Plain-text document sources
---+---

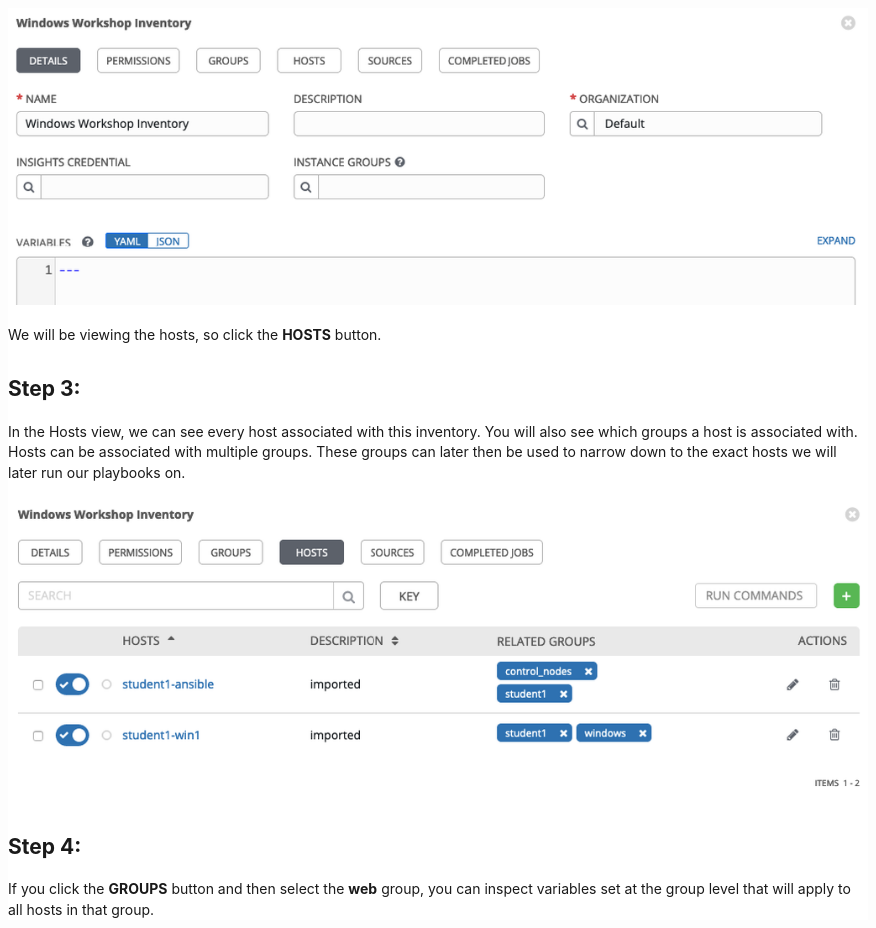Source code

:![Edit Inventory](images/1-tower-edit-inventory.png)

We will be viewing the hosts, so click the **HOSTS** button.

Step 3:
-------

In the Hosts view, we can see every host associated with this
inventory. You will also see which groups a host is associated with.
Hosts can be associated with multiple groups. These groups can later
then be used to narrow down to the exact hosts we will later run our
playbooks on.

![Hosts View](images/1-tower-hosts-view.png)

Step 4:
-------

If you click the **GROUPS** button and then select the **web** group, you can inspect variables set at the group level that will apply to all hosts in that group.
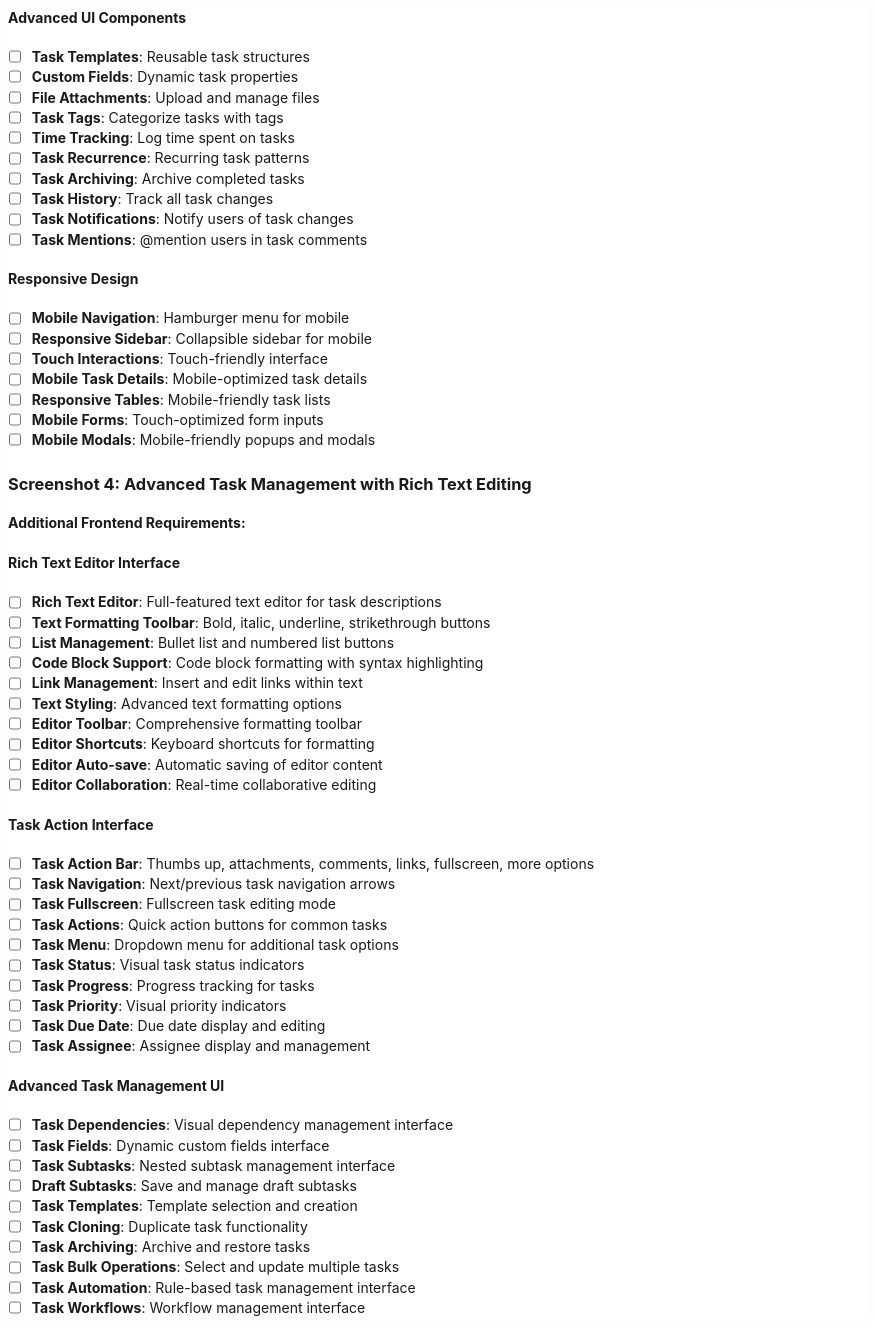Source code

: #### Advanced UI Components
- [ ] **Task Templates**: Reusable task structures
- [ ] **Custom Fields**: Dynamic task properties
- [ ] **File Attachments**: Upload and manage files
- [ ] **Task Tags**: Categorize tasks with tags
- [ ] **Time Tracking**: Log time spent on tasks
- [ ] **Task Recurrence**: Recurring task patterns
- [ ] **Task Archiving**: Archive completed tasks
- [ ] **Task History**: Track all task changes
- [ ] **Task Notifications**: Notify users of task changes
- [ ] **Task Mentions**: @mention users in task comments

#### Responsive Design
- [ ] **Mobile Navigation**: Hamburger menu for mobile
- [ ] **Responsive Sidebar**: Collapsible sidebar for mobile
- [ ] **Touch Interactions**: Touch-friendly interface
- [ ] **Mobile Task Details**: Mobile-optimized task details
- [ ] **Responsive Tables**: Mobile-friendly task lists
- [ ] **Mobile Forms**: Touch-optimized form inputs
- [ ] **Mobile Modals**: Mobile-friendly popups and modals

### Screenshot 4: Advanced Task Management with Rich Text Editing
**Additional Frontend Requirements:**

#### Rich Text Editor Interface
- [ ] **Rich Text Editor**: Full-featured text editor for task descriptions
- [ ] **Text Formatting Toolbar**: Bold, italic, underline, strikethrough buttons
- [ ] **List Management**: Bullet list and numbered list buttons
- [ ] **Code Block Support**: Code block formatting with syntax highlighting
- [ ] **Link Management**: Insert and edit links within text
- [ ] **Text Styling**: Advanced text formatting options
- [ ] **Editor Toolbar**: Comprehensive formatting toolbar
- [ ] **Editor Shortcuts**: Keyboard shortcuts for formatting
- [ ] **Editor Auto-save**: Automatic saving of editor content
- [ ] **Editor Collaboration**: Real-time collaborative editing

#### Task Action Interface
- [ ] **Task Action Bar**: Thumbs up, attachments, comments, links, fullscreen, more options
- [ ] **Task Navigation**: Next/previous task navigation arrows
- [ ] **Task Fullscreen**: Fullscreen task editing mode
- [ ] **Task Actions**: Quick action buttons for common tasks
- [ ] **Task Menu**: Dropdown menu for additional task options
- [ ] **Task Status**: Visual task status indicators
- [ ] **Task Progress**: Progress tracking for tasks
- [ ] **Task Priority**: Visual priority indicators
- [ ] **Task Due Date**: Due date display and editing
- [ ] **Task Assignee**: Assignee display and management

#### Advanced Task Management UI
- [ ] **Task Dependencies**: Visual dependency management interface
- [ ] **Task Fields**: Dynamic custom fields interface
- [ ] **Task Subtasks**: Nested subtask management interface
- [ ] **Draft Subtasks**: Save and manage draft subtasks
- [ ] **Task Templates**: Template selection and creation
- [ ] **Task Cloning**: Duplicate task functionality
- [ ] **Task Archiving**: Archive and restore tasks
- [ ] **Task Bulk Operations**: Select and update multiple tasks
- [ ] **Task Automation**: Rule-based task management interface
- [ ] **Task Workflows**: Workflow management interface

---+---

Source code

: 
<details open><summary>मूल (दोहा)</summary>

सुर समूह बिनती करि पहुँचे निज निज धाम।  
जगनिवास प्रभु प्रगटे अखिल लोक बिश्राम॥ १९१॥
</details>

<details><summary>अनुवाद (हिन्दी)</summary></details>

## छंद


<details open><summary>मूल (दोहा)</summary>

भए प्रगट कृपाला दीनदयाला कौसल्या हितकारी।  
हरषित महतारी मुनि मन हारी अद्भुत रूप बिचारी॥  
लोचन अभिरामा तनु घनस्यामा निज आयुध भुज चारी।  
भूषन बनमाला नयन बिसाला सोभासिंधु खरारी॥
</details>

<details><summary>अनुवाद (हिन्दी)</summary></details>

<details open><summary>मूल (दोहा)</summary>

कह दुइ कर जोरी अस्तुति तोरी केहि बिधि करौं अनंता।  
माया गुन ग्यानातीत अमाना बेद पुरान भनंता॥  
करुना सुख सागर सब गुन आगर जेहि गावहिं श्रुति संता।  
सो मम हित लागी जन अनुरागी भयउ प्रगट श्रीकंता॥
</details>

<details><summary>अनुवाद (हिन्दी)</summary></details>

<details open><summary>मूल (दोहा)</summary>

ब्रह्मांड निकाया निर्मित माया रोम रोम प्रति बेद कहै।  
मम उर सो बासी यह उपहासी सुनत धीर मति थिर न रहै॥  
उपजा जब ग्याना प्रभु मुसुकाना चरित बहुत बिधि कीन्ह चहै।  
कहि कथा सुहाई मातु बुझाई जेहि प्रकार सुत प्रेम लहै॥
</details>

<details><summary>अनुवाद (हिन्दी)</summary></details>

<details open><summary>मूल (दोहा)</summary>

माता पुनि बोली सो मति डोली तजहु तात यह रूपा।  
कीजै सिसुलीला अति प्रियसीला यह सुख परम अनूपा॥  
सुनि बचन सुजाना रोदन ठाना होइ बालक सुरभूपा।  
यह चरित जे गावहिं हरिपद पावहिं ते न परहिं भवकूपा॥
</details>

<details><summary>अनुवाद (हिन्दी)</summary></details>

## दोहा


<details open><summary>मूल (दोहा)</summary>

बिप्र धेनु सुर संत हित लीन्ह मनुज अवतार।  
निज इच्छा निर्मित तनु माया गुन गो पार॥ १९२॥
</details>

---+---

■ **Problem description**: Look above for the line holding "- [ ] **Mobile Modals**: Mobile-friendly". Print it and every line after it, exactly, through the line holding "- [ ] **Code Block".

■ **Your response**:
- [ ] **Mobile Modals**: Mobile-friendly popups and modals

### Screenshot 4: Advanced Task Management with Rich Text Editing
**Additional Frontend Requirements:**

#### Rich Text Editor Interface
- [ ] **Rich Text Editor**: Full-featured text editor for task descriptions
- [ ] **Text Formatting Toolbar**: Bold, italic, underline, strikethrough buttons
- [ ] **List Management**: Bullet list and numbered list buttons
- [ ] **Code Block Support**: Code block formatting with syntax highlighting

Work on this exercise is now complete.